Uno de mis grandes maestros fue Juan José, un niño de 7 años, yo le daba clases. Una vez trajo unas piezas de LEGO muy diminutas, unidas formaban un avión, él estaba empeñado en armarlo y no podía, reaccionó con llanto y frustración, pero en cierto punto dijo que iba para el baño, sonó la llave del lavamanos, salió con agua en la cara, y me dijo: ya me calmé.
Meses después volvió con otras piezas de LEGO, le pregunté si esta vez se sentía más tranquilo para intentarlo, a través de sus gafas azules me miró con extrañeza: sí, eso fue cuando tenía 6 años, pero ahora ya tengo 7, y continuó armando un castillo con las fichas.
El error es parte de cualquier proceso de aprendizaje, Juan afronta sus retos cotidianos con esa certeza; en una reciente publicación de Instagram, el psicoanalista Rodrigo Asseo escribió sobre el síndrome del impostor, sostiene que muchas personas adjudican sus éxitos a la suerte o a milagros extraños, porque no tienen todos los conocimientos ni toda la experiencia sienten que no lo merecen, eso pasa porque no comprendemos lo que Juan en su infinita inteligencia domina, y que Rodrigo concreta: “Aceptar que siempre estamos en falta y utilizar esa falta como móvil para seguir en construcción es aceptar que no somos impostores pues no pretendemos saberlo todo; pretendemos crecer, construirnos y aceptar al fin y al cabo nuestra propia humanidad sostenida por el deseo de querer saber más”.

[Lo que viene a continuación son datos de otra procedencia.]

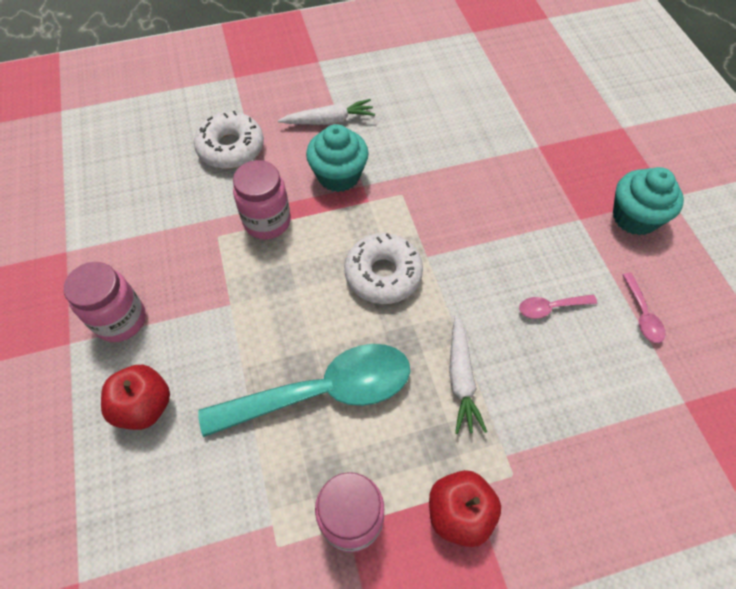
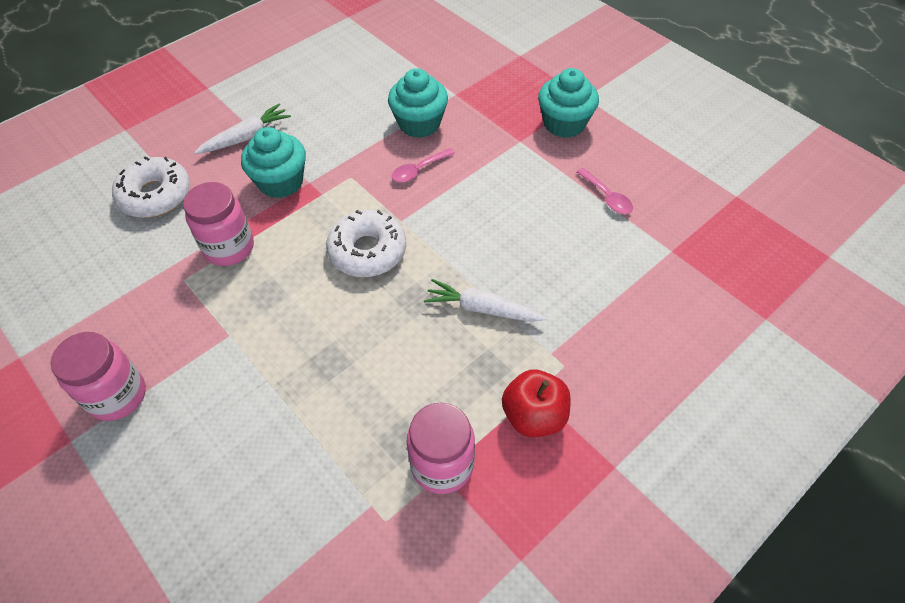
camera: 25 degrees left, 5 degrees down
(144, 406) = (186, 462): red apple -> none
(323, 392) = (361, 372): turquoise spoon -> none
(461, 379) = (482, 309): white carrot -> white carrot turned 135 degrees clockwise
(489, 164) = (419, 123): none -> turquoise cupcake
(550, 308) = (530, 221): pink spoon -> pink spoon (419, 170)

Esta semana conversaba con mi papá sobre el concepto de la falibilidad, el cual define la condición humana: somos propensos al error, podemos equivocarnos; entonces hablamos de la importancia de sabernos falibles para tener poder de acción y para ver al otro con más compasión, como Juan, quien no solo tenía la capacidad de autoevaluarse tan orgánicamente, también podía animar a su hermana a disfrutar el proceso de hacer un dibujo imperfecto, una pintura que se saliera de la línea, y reconocer la importancia de intentarlo.